Weev gets 41 months followed by 3 years supervised release - rdl

This was just released at the NJ federal court.  They used his Reddit IAMA and other things against him.
======
sp332
More from Tim Pool <https://twitter.com/Timcast> right now:

1m Judge stated the sentence she administered would help weev down a "positive
path" and give him "respect for the law"

1m Judge said one word came to mind after reading about weev "disappointment"

2m Weev was remanded to custody following his sentencing.

3m Prosecutors referred to weev as a special person who shouldn't have
anything over people based on his skills.

2m I felt like I was watching a witch trial as prosecutors admitted they didnt
understand computers.

4m Weev's restitution is $73,000 split between him and Spitler

6m Federal Prosecutors cited @rabite's Reddit AMA three times in their
justification for sentencing.

7m Weev was returned to courtroom in shackles 5 minutes after the struggle.
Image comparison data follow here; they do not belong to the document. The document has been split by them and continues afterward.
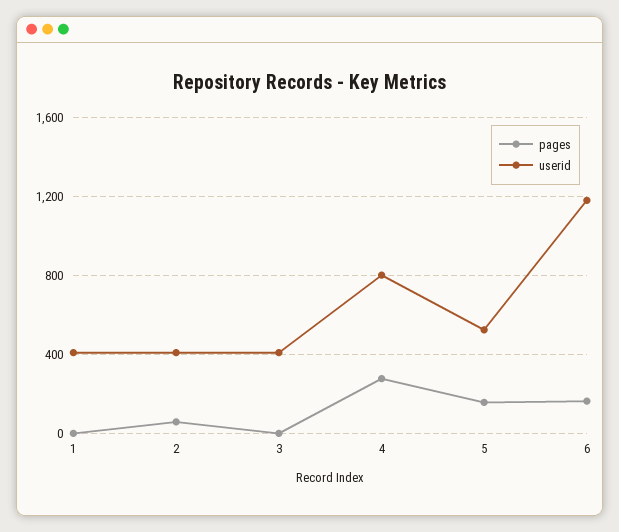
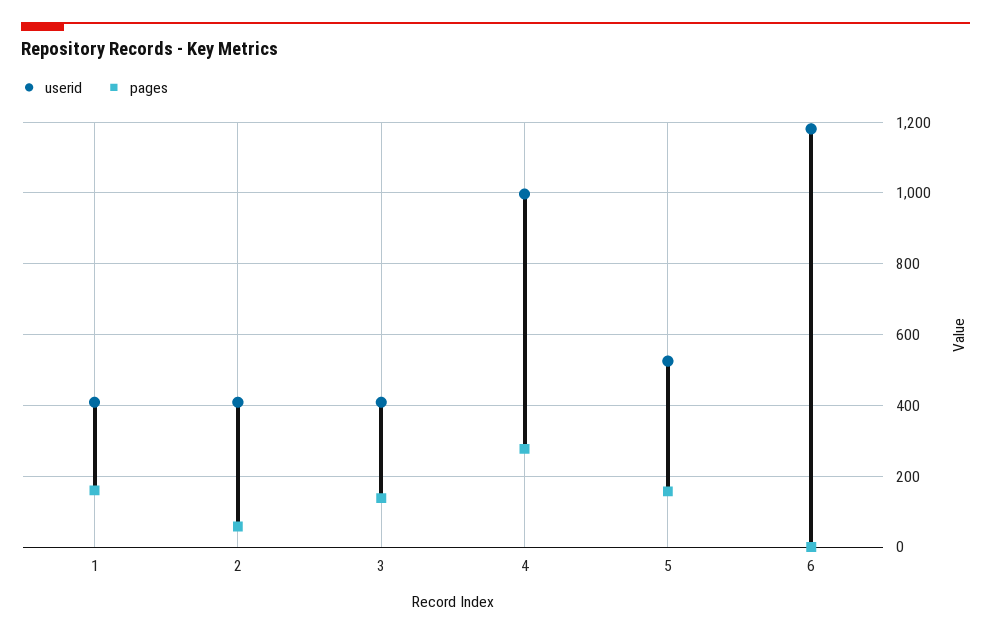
pages, 1: 0 -> 160
pages, 3: 0 -> 140
userid, 4: 800 -> 1000
pages, 6: 150 -> 0

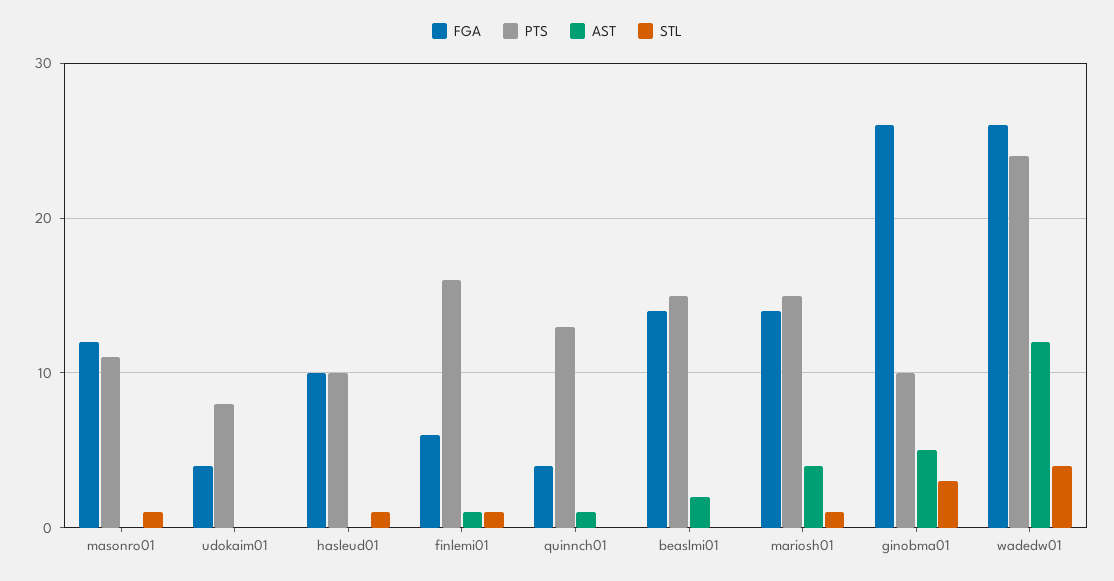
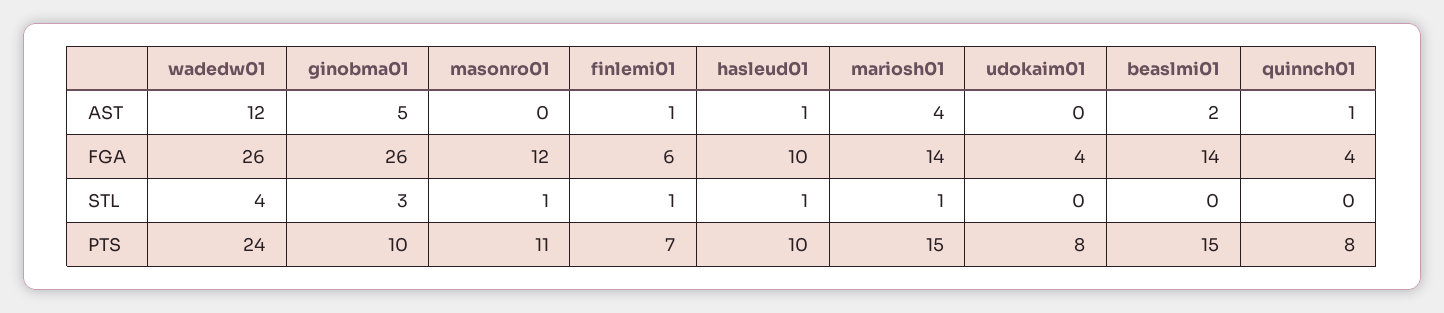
AST, hasleud01: 0 -> 1
PTS, finlemi01: 16 -> 7
PTS, quinnch01: 13 -> 8

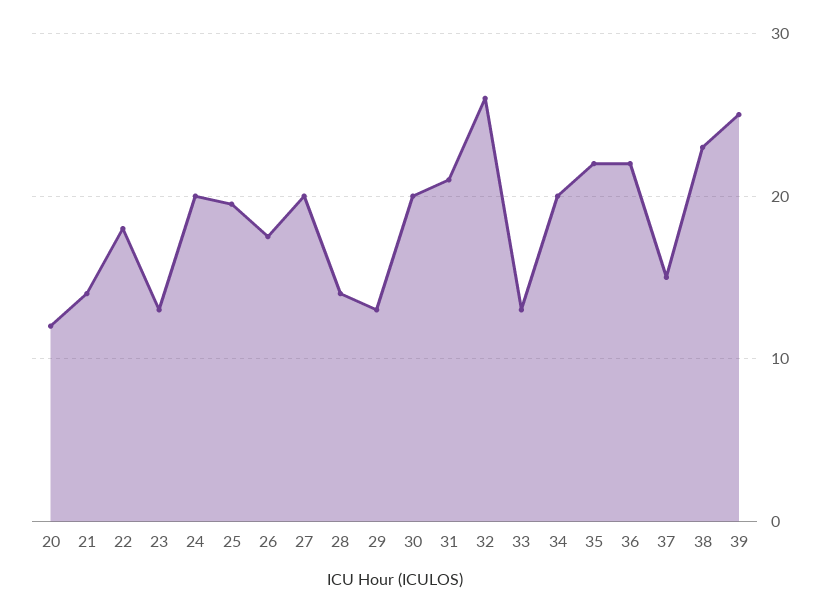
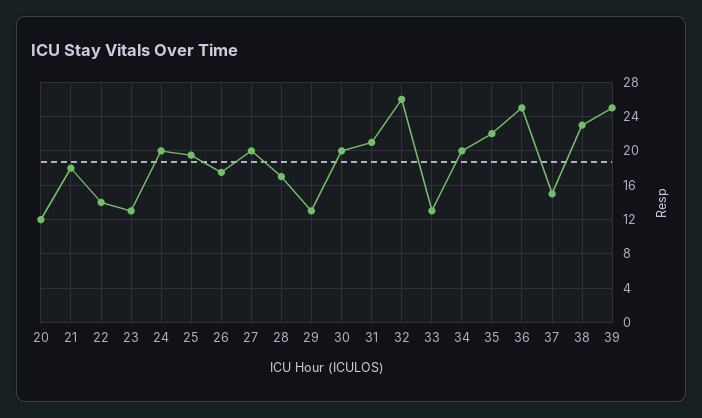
21: 14 -> 18
22: 18 -> 14
28: 14 -> 17
36: 22 -> 25

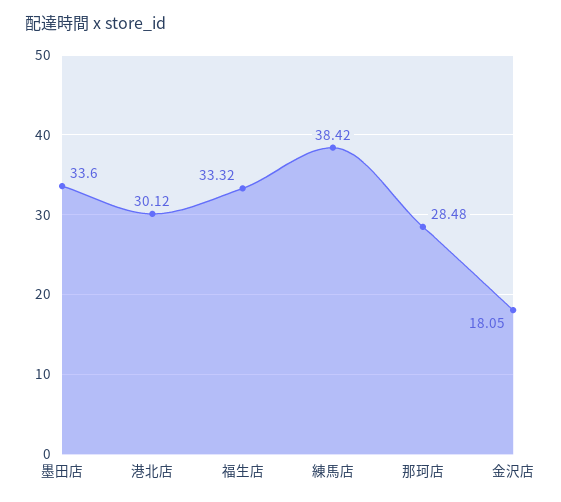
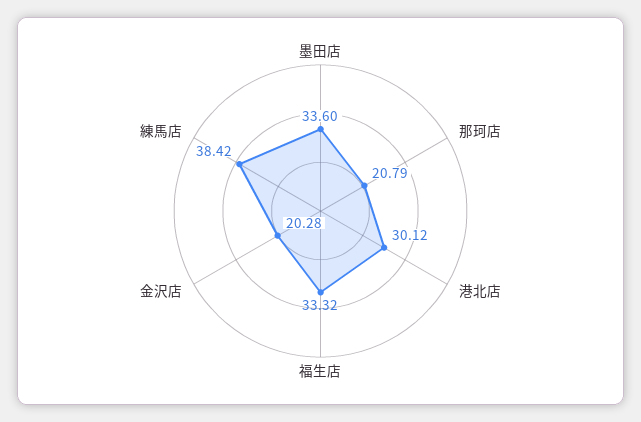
那珂店: 28.48 -> 20.79
金沢店: 18.05 -> 20.28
8m BREAKING: Weev sentenced to 41 months followed by three years of supervised
release.

31m Agents asked @rabite for his phone, he handed it to Tot Eckland and was
quickly grabbed, pinned, and cuffed.

33m Federal prosecutors have cited @rabite's Reddit AMA as justification for
his sentencing. cc @alexisohanian

33m Five minute recess declared in response to the incident

34m BREAKING: Court agents just cuffed weev in a struggle over his
tabletBREAKING: Court agents just cuffed weev in a struggle over his tablet

------
eurodance
I have been on his side and this sentence is absolutely excessive. However,
Weev didn't seem to be able to draw a line on when to stop trolling in real
life, and that is probably why they sentenced him to 41 months. He may have
got less time if he wasn't chiding the government/case for the entire duration
of the trial.

------
rdl
He certainly did himself no favors in repeatedly trolling the court, and was
probably the "least sympathetic defendant" ever to take the stand for computer
crime, but 41 months for incrementing a number in a URL and giving the results
to the news media to publish is utter bullshit.

------
tylermac1
His IAMA was the stupidest move I've seen by someone on trial. He literally
said he'd do what he did again.